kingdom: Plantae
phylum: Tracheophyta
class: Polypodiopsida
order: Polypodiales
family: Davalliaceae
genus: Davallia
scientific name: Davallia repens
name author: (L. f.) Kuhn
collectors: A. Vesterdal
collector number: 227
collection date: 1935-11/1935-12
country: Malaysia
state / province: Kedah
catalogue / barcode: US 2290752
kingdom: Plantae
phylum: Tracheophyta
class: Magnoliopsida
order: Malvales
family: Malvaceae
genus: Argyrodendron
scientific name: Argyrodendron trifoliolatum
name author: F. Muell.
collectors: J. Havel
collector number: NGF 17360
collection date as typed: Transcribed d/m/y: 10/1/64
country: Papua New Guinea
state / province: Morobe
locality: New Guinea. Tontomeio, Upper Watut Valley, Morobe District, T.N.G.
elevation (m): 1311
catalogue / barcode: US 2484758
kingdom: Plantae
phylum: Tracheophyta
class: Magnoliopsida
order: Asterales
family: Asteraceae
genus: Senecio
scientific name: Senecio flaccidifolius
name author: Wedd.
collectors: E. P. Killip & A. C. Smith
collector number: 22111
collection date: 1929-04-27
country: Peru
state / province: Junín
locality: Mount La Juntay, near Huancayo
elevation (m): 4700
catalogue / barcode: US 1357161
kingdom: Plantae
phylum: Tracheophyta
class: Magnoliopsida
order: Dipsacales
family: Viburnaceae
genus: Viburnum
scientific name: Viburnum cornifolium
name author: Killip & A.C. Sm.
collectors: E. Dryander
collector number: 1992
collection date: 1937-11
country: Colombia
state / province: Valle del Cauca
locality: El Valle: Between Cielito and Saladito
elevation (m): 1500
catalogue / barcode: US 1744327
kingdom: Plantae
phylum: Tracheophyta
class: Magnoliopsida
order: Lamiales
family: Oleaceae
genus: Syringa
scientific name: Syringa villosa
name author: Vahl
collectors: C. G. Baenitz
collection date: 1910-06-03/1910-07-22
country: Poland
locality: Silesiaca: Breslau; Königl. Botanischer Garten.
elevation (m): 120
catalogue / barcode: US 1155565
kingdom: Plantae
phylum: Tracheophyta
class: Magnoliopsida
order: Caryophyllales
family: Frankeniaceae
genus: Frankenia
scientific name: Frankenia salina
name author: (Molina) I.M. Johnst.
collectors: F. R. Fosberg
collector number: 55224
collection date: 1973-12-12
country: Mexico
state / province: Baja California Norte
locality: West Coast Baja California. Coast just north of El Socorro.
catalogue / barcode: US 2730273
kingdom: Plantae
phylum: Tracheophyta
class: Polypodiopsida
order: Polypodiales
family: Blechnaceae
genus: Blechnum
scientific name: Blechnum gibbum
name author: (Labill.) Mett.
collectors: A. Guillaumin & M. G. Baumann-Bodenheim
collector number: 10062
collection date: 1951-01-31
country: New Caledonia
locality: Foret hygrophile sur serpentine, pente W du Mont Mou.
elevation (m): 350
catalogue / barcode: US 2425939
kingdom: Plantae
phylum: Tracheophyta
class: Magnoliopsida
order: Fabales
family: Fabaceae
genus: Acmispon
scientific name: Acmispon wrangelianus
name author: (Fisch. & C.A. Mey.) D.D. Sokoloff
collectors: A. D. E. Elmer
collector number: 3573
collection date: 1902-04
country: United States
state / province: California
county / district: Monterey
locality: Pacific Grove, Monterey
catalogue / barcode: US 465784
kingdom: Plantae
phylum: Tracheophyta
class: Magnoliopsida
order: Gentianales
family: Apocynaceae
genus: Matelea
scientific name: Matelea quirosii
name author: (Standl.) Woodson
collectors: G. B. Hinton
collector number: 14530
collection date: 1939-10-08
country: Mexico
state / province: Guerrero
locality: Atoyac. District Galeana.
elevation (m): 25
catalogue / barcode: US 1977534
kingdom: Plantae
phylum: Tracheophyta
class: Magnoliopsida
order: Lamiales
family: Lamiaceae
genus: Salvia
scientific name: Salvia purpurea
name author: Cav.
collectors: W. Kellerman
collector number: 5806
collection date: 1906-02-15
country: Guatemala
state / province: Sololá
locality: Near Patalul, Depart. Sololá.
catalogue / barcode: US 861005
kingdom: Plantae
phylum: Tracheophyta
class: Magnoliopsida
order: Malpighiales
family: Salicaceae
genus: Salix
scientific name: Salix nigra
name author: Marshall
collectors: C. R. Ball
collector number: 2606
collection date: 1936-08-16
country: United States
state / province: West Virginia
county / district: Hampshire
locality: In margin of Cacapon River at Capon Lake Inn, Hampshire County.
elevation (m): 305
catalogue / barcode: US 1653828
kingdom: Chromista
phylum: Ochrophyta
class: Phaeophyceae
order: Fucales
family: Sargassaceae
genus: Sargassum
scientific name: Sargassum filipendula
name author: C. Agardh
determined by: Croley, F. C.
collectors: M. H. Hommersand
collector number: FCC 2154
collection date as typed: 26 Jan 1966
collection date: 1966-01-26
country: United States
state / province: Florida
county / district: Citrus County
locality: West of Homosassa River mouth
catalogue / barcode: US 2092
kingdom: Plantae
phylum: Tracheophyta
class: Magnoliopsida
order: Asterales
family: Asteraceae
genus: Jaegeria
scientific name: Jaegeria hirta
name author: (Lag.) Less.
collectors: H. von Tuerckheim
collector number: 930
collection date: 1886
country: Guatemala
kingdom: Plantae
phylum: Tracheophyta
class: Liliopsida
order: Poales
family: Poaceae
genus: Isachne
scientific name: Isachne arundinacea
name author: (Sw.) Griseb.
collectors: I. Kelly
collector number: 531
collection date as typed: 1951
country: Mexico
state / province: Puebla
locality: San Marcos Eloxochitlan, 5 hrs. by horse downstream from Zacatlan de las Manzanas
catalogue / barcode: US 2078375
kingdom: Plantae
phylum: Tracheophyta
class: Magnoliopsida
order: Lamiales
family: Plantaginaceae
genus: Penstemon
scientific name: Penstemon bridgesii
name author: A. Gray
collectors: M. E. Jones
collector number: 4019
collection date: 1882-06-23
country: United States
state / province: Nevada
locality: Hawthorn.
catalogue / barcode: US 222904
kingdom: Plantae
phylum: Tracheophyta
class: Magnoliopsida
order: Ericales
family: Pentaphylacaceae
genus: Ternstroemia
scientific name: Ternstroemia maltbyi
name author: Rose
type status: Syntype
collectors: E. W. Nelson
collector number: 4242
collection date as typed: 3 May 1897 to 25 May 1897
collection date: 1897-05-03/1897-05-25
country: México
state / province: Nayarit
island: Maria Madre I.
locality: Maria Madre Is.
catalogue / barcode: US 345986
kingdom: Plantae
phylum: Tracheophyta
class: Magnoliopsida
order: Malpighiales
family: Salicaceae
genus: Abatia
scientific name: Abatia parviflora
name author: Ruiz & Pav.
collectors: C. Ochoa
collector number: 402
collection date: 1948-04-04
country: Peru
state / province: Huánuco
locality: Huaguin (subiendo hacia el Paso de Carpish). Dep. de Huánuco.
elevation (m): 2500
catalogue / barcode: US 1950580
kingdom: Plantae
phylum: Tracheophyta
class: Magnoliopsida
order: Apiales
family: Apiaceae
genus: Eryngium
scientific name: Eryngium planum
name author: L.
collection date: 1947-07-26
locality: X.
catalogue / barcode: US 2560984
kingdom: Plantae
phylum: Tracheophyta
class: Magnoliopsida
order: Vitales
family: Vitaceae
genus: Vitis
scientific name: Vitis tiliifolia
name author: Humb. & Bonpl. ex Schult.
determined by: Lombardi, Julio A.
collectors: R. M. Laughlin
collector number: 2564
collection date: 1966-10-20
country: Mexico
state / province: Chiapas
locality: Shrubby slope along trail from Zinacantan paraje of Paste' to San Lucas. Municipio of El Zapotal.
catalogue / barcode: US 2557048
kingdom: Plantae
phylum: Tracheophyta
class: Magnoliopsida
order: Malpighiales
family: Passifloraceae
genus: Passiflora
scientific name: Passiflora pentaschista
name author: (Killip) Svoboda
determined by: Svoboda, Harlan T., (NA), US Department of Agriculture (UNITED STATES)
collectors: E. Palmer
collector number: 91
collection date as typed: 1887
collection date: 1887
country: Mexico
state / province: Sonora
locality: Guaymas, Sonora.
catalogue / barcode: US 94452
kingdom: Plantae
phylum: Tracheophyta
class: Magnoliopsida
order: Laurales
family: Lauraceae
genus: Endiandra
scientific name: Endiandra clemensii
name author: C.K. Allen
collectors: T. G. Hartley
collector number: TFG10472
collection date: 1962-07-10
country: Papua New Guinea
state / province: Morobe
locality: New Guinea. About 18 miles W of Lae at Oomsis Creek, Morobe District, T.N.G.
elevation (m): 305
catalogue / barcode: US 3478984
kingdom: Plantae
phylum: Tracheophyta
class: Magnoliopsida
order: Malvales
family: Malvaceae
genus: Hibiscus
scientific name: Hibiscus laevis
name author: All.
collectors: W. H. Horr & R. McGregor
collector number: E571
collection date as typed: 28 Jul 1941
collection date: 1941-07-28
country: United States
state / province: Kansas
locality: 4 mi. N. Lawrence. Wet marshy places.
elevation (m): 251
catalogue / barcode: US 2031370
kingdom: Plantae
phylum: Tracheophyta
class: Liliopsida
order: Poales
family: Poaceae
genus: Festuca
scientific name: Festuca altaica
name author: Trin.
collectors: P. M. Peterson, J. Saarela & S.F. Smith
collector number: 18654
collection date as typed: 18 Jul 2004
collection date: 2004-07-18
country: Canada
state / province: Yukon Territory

__Challenge__: Can you write out everything from the start of the records down to the line containing "state / province: Junín", with both of those lines included and every line copied word for word?

__Answer for this exercise__:
kingdom: Plantae
phylum: Tracheophyta
class: Polypodiopsida
order: Polypodiales
family: Davalliaceae
genus: Davallia
scientific name: Davallia repens
name author: (L. f.) Kuhn
collectors: A. Vesterdal
collector number: 227
collection date: 1935-11/1935-12
country: Malaysia
state / province: Kedah
catalogue / barcode: US 2290752
kingdom: Plantae
phylum: Tracheophyta
class: Magnoliopsida
order: Malvales
family: Malvaceae
genus: Argyrodendron
scientific name: Argyrodendron trifoliolatum
name author: F. Muell.
collectors: J. Havel
collector number: NGF 17360
collection date as typed: Transcribed d/m/y: 10/1/64
country: Papua New Guinea
state / province: Morobe
locality: New Guinea. Tontomeio, Upper Watut Valley, Morobe District, T.N.G.
elevation (m): 1311
catalogue / barcode: US 2484758
kingdom: Plantae
phylum: Tracheophyta
class: Magnoliopsida
order: Asterales
family: Asteraceae
genus: Senecio
scientific name: Senecio flaccidifolius
name author: Wedd.
collectors: E. P. Killip & A. C. Smith
collector number: 22111
collection date: 1929-04-27
country: Peru
state / province: Junín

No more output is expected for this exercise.